A third party in the mix was TransCanada – longtime supporter of NCC and owner and operator of pipelines that have run through the Waldron lands for over 60 years. TransCanada’s infrastructure on the Waldron includes the Burton Creek Compressor Station, the original Nova Gas Transmission Ltd. (NGTL) pipeline and the Foothills pipeline.
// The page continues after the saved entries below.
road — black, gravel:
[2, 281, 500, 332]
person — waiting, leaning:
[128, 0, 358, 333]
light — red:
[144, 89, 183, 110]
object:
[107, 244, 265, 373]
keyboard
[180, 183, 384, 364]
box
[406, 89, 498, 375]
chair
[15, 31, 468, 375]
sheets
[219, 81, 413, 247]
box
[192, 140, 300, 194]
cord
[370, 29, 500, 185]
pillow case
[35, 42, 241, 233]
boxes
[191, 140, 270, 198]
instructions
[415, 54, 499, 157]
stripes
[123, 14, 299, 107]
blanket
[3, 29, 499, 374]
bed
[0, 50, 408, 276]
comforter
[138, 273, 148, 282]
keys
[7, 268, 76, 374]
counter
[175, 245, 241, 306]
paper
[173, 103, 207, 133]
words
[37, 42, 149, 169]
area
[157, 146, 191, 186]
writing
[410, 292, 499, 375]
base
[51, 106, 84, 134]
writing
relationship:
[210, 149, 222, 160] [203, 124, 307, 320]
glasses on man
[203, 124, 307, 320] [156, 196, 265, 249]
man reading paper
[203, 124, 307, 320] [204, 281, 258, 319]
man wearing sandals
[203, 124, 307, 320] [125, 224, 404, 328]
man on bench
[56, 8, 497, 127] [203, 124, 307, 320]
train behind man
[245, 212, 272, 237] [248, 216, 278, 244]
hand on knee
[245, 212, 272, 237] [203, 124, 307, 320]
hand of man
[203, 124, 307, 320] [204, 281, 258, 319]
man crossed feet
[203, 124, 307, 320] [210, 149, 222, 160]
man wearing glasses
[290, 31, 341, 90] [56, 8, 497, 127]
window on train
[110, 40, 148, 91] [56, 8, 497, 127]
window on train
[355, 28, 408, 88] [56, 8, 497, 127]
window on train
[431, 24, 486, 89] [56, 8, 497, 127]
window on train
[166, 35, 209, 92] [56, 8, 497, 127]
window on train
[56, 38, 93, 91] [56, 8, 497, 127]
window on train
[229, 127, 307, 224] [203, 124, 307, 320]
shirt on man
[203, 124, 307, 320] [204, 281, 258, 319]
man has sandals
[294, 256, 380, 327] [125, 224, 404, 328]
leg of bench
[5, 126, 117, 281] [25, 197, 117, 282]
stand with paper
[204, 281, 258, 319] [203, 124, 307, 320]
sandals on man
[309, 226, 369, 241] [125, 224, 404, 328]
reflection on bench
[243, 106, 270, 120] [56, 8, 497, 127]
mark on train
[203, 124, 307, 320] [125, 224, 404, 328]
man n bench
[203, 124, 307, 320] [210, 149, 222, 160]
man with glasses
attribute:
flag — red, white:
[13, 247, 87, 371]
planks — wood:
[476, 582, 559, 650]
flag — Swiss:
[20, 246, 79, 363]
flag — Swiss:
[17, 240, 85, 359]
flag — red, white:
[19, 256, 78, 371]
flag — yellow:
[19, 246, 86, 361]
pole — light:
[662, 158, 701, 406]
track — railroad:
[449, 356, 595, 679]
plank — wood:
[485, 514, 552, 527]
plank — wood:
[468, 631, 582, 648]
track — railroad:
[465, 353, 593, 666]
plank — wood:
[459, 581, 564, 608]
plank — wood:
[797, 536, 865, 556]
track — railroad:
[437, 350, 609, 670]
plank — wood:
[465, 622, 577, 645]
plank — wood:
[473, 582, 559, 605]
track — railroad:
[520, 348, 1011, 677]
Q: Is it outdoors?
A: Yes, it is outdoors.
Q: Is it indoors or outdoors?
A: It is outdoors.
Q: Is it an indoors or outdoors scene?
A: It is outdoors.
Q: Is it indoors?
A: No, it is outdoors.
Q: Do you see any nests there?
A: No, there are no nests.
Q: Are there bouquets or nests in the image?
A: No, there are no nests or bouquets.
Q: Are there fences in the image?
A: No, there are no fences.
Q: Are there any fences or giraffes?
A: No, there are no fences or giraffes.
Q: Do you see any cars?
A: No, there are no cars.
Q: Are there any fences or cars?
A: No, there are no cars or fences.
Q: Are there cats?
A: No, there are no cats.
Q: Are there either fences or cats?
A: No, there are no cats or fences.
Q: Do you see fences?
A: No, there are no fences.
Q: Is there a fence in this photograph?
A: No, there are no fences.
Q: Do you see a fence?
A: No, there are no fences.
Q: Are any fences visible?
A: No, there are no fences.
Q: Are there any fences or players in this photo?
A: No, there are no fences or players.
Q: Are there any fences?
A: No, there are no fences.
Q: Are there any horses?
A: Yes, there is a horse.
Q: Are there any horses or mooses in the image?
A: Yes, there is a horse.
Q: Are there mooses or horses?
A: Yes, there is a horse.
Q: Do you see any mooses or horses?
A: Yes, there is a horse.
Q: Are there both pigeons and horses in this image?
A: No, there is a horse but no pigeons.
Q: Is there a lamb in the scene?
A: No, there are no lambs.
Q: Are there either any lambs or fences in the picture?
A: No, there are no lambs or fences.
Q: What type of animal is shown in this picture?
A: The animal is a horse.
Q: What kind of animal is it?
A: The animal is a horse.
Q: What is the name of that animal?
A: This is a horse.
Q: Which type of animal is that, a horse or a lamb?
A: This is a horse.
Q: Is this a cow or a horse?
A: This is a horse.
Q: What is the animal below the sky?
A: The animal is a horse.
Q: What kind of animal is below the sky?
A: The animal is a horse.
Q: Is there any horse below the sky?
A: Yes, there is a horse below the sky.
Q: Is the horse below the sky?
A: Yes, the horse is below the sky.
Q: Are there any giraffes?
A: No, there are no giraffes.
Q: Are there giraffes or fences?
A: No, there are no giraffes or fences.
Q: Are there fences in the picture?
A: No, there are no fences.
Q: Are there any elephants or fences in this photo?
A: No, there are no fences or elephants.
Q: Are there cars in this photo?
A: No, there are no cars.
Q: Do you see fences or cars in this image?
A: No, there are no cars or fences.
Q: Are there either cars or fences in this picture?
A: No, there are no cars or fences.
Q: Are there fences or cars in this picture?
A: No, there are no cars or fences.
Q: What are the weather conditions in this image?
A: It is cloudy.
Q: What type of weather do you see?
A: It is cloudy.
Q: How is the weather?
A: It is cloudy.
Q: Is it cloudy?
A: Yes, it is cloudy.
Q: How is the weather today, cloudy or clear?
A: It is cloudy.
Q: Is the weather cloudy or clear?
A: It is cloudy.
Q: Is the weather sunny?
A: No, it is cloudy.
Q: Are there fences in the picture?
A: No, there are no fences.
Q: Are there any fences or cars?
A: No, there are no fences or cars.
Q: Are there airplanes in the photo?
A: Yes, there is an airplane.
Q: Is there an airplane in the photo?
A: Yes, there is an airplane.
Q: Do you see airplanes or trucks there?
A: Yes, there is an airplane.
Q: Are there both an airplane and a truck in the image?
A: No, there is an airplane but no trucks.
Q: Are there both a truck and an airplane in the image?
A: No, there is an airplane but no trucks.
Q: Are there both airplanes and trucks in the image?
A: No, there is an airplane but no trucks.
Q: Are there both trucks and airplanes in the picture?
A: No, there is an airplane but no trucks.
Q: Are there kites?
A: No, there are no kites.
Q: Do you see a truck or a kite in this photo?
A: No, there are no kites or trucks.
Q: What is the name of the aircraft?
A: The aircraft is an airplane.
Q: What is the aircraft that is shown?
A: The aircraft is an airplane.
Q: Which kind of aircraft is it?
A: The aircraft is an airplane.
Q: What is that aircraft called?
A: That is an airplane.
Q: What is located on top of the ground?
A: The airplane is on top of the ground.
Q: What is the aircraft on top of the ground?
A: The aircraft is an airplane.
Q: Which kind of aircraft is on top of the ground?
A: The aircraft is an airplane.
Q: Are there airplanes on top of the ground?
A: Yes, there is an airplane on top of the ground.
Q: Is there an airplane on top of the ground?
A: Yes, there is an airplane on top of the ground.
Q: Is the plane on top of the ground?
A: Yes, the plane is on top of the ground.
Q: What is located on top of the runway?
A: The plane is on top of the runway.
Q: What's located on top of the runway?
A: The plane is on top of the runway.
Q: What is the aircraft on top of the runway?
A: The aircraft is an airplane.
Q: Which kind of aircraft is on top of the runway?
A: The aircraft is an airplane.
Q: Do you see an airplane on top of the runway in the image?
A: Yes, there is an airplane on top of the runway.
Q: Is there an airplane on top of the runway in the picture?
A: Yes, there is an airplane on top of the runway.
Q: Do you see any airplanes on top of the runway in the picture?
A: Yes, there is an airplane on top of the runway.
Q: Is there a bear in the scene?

These assets have operated on the Waldron for decades, reliably and responsibly serving natural gas to users in the Pacific Northwest, California, Nevada and western Canada.

“TransCanada works with groups trying to find if there’s a way we can re-establish rough fescue and other native species,” says Ian Jerrard, TransCanada’s local land agent in the Waldron area, who has worked for decades with local landowners and other stakeholders during project planning, construction, operation and maintenance. “And we work hard with the landowners to achieve something that’s at least as good as it was before we came to the area.”

“It looks to me the way a lot of it has come back in, someone was paying attention, but probably a lot more is known today compared to 20 or 30 years ago.”

“We haven’t always been successful, but at least we try different methods to get the native species’ to come back,” says Jerrard. “I don’t think every company does that, but it shows that TransCanada does care about our environment.”

As part of TransCanada’s commitment to environmental stewardship, we have contributed $2.7 million to the Nature Conservancy of Canada’s conservation program since 2003. Our support of agencies like NCC, Ducks Unlimited, Pollinator Partnership and Nature Canada are aligned with TransCanada’s corporate values of integrity, responsibility, collaboration and innovation. It’s about doing what’s right.